— To do —
Word for word, restate the lines of the data below between those holding "right wrist: (67, 91)" and "right eye: (314, 207)", inclusive; pictures do not belong in the copy.

Source data
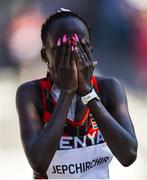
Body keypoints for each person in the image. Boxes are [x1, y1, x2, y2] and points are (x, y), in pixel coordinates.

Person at [16, 8, 138, 179]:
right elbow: (39, 162)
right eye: (62, 51)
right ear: (45, 56)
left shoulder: (108, 88)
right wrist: (67, 91)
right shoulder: (32, 93)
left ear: (90, 51)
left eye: (81, 47)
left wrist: (87, 92)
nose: (73, 55)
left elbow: (129, 155)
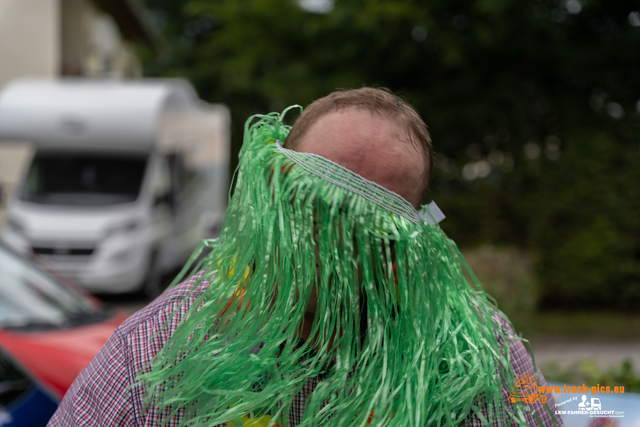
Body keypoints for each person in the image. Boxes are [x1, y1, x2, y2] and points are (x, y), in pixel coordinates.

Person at [49, 88, 561, 427]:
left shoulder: (477, 357)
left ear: (414, 241)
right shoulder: (158, 348)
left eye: (373, 229)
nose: (335, 244)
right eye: (314, 207)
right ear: (272, 190)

— Task result —
right wrist: (67, 91)
right shoulder: (32, 93)
left ear: (90, 51)
left eye: (81, 47)
left wrist: (87, 92)
nose: (73, 55)
left elbow: (129, 155)
Body keypoints for each person in the image. Boxes are [x1, y1, x2, y2] and points are (x, y), in pixel coordinates.

Person at [49, 88, 561, 427]:
left shoulder: (477, 357)
left ear: (414, 241)
right shoulder: (158, 348)
left eye: (373, 229)
nose: (335, 244)
right eye: (314, 207)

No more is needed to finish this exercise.